Übungen zur Diagrammauswertung
◆ ◆ ◆
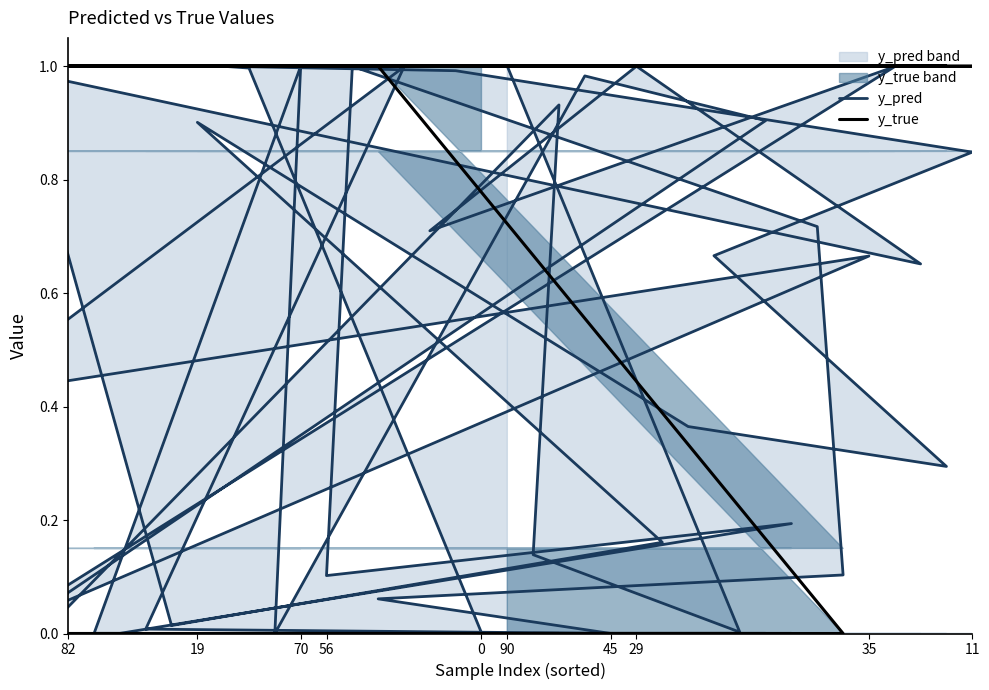

List the series in order of their peak value, lowest first.

y_pred, y_true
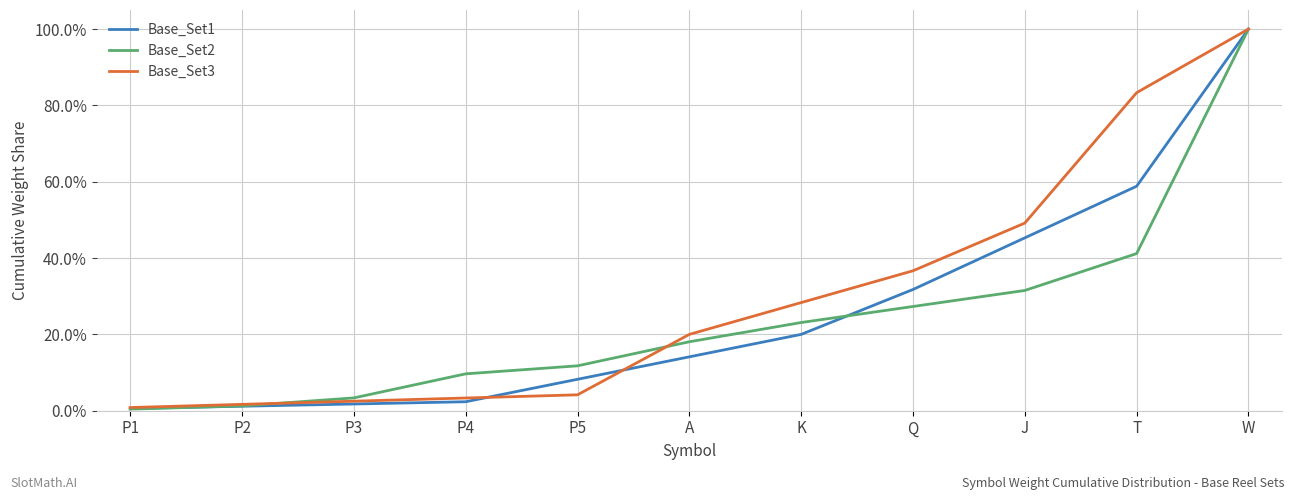

The Base_Set2 series shows 0.0 at P2. True or false?

True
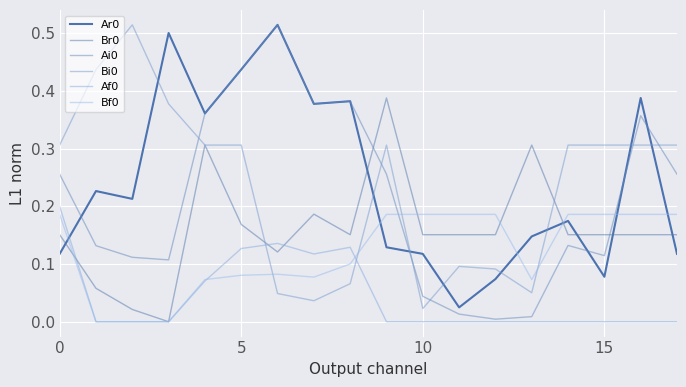

What is the value of the Bf0 point at the 8th from the left?

0.1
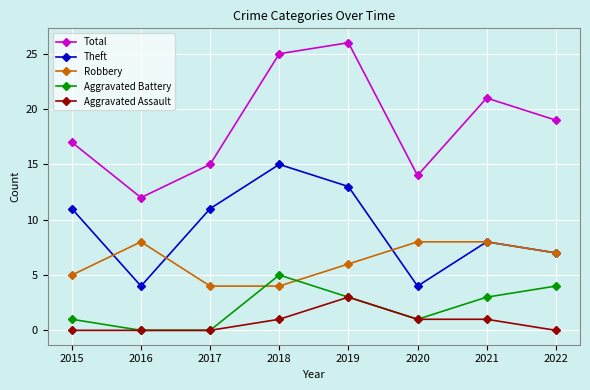

At how many categories does at least one series exceed 1?

8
◆ ◆ ◆
• _Aufgabe_
Ersetze in allen Einträgen „series“ durch „line“ und gib die Einträge sonst unverändert wieder, aber ohne die Bilder.

• _Antwort_
List the line in order of their peak value, lowest first.

y_pred, y_true

The Base_Set2 line shows 0.0 at P2. True or false?

True

What is the value of the Bf0 point at the 8th from the left?

0.1

At how many categories does at least one line exceed 1?

8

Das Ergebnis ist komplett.